Don't believe the KMT about the economy

The article says don’t believe the KMT about the economy , what’s the truth ?

The truth is: fear sells.

1 Like

The is obviously the issue. The article does a good job finishing with this point.

There is also the fact that while the macro-economic outlook is extremely positive, for the ordinary voter who works a regular job and takes home a regular salary, little has changed in the past few years. Cost of living is still an issue, buying a house is out of the question for many people, and wages have remained broadly stagnant.

The economic progress that Taiwan has made on paper has not yet filtered down to ordinary workers, and this is something that Tsai absolutely needs to prioritize should she win a second term in office.

8 Likes

Taiwan’s economy is doing well. But most people will never notice because their salary is not going up. Imagine France’s GDP growing 3% YoY. All the unions would make sure that salaries increase by around 3% as well. You don’t have that in Taiwan.

6 Likes

GDP also been growing fairly steadily for 20 Years except for the financial crisis . Failure of society here. The kmt looked after govt workers, dpp business…And Taiwanese society is very poor at organising beyond the blue/ green agenda.
This affected all of us who work here, mostly negatively I think. .

1 Like

When is the election and what do the polls currently say?

No new polling allowed since last week.

So, what did they say last week?

The lastest polls show Tsai leading by 16% to 33%. If it’s closer to 16% and voting turnout is low, then Tsai may be in trouble.

However, the real determining factor of Taiwan’s future is the legislative seats. Assuming the TPP is blue and NPP is green, the pro-China camp would still be up by 2 to 3 seats.

1 Like

This applies to pretty much every developed economy. We were successfully hoodwinked by the trickle down theory.

3 Likes

I think a lot of that was fighting China on price rather than quality/added value.

I’m trying not to be argumentative (and correct as usual :grin:) but Taiwan had a very unusual slowdown in wages growth vs GDP growth in the 2000s and continuining up to mid 2010s.

I’ll try and dig up the relevant stats to demonstrate this. Taiwan did not follow the worldwide trend and especially Asian trends.

4 Likes

Here’s one article, I’m trying to find the charts.
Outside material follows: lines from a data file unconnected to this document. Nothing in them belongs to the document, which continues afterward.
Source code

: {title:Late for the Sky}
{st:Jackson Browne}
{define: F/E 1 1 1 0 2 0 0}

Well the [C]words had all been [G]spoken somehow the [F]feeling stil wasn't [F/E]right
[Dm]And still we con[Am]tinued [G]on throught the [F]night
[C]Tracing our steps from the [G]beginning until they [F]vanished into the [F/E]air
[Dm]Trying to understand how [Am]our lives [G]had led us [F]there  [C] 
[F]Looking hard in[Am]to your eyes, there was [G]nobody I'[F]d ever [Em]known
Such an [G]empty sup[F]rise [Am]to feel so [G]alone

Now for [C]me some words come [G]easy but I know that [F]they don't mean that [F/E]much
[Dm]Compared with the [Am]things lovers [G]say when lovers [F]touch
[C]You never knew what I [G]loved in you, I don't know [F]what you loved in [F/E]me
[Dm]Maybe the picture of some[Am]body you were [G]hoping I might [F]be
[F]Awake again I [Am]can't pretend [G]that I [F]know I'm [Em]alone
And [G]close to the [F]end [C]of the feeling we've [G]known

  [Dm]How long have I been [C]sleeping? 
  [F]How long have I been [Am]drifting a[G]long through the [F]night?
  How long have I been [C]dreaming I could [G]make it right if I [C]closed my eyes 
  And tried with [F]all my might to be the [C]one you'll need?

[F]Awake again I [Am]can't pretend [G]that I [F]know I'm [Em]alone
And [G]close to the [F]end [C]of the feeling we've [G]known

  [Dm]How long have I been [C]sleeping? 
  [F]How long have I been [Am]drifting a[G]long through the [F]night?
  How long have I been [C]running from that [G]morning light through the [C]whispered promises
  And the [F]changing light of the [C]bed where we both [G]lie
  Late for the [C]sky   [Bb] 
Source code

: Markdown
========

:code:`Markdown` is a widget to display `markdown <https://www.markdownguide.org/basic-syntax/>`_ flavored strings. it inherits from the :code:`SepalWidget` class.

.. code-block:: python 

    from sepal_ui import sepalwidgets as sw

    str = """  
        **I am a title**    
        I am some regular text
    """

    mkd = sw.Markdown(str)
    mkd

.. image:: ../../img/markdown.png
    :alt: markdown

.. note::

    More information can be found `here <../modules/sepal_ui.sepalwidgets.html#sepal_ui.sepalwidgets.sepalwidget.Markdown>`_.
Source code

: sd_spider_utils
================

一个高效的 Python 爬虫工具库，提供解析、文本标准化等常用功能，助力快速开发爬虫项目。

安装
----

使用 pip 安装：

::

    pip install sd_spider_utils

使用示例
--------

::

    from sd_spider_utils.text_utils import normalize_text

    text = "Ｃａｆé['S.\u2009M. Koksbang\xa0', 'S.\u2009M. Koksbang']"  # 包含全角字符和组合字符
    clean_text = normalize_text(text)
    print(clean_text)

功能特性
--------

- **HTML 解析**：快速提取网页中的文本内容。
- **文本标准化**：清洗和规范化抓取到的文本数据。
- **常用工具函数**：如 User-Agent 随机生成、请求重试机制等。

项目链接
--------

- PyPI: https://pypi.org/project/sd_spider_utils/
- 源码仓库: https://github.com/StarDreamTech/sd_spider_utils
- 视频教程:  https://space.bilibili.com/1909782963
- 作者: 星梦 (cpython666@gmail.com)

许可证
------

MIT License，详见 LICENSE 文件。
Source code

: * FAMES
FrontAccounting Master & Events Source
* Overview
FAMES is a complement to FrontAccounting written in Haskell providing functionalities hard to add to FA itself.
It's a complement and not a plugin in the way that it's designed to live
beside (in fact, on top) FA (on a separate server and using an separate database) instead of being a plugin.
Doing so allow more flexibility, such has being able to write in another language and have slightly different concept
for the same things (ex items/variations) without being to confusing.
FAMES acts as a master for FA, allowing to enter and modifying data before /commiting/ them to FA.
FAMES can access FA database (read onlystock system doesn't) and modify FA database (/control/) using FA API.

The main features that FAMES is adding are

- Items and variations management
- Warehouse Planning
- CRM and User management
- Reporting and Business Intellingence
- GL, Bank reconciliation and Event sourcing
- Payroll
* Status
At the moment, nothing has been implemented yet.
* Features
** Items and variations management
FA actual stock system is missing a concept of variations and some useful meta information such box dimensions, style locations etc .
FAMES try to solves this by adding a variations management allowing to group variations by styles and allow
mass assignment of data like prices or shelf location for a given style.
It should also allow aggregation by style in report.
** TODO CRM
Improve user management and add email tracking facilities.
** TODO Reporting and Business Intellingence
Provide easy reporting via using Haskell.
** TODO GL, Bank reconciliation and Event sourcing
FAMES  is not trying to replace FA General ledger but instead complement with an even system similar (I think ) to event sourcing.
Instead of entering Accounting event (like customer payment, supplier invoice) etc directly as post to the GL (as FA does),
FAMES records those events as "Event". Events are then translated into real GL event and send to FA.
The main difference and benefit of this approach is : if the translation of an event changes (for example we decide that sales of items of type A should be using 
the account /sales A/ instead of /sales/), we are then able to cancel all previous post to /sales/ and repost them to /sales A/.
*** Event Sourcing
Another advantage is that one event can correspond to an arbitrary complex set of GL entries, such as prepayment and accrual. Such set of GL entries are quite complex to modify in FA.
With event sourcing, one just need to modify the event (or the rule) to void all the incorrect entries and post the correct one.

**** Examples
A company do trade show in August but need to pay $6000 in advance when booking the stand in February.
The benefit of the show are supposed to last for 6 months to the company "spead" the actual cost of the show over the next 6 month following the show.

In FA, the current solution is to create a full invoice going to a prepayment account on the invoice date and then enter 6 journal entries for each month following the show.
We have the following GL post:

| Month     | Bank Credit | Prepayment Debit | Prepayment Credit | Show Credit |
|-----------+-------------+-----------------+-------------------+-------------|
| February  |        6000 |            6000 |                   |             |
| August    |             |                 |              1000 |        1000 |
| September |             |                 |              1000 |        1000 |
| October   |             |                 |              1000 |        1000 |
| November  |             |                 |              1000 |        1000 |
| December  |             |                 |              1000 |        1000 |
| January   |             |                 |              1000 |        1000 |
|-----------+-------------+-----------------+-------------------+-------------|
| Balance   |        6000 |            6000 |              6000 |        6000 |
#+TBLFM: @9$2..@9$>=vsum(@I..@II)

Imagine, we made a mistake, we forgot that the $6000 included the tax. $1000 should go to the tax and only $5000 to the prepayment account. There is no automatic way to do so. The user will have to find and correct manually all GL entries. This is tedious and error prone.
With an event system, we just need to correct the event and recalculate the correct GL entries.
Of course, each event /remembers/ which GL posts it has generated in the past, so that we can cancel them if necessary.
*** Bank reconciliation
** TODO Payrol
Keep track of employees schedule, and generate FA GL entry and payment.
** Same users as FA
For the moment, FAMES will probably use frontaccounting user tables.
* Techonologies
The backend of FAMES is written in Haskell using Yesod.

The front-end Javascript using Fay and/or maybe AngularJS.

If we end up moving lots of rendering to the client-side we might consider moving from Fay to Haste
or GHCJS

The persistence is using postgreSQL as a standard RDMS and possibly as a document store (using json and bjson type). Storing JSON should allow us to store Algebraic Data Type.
Personally I believe it was mainly the almost complete lack of real foreign investment into Taiwan after the year 2000, along with a massive migration of electronics manufacturers and others around the year 2000. Anybody here at the time and active in business would be aware how many foreign businessmen started doing their business directly with China at that time and not bothering about Taiwan.

This was compounded by lack of very successful large high valued added local corporations in Taiwan since the 2000s, recently at least TSMC has been making a big impact.

1 Like

One big problem is the low minimum wage which did not increase at all for 10 years between 1996 and 2006. Taiwan went from relatively high min wage to very low min wage. Tsai is trying to fix that problem, slowly.

Of course the low min wage means lots of staff in cheap restaurants, gas station attendants making sure you don’t have to gas up yourself, etc. If Taiwan were to have the South Korean min wage (i.e. double the current one), that stuff would change for sure.

1 Like

Taiwan’s definitely an odd case. In the UK real wages are lower now than in 2008, but wage growth is starting to pick up. That growth may stall again with continued Brexit uncertainty.

Generally, millennials are the first generation to be considerably worse off than their parents were in every developed country, I believe, so this phenomenon of workers not benefiting from macro-economic growth seems to be universal. I agree that this is particularly pronounced in Taiwan. The starting salaries my students expect when they graduate are unlivable IMO.

We also have to understand GBP devalued substantially but TWD never devalued . Just something to consider.

2 Likes

That minimum wage graph is incorrect. Korea’s minimum wage is only 50% more than Taiwan’s.

The economy is better. But it’s not booming, this hyperbole is making me sick. Taishang have come back and Taiwan is doing well because of trade war. The same structural problems are still here.

This is a golden opportunity for Taiwan and will be wasted of goes back to business as normal.

Also tourism isn’t doing well. Most of the tourists came from China in 2019. Wish people would stop spouting bullshit

1 Like

It seems to be doing pretty well all around Taipei at least. Other areas maybe the gross numbers are down a bit at the night markets and tourist traps but …how many night markets can we have and need anyway .
How many buses do we want jamming Alishan or Taroko. Also tonnes of domestic tourists as per usual.

Sure, it’s doing OK. But it’s not getting better. Tourist spends are going down and the number of international tourists will be lower in 2020. The first half of 2019 was good when then China 自由行 was still in operation.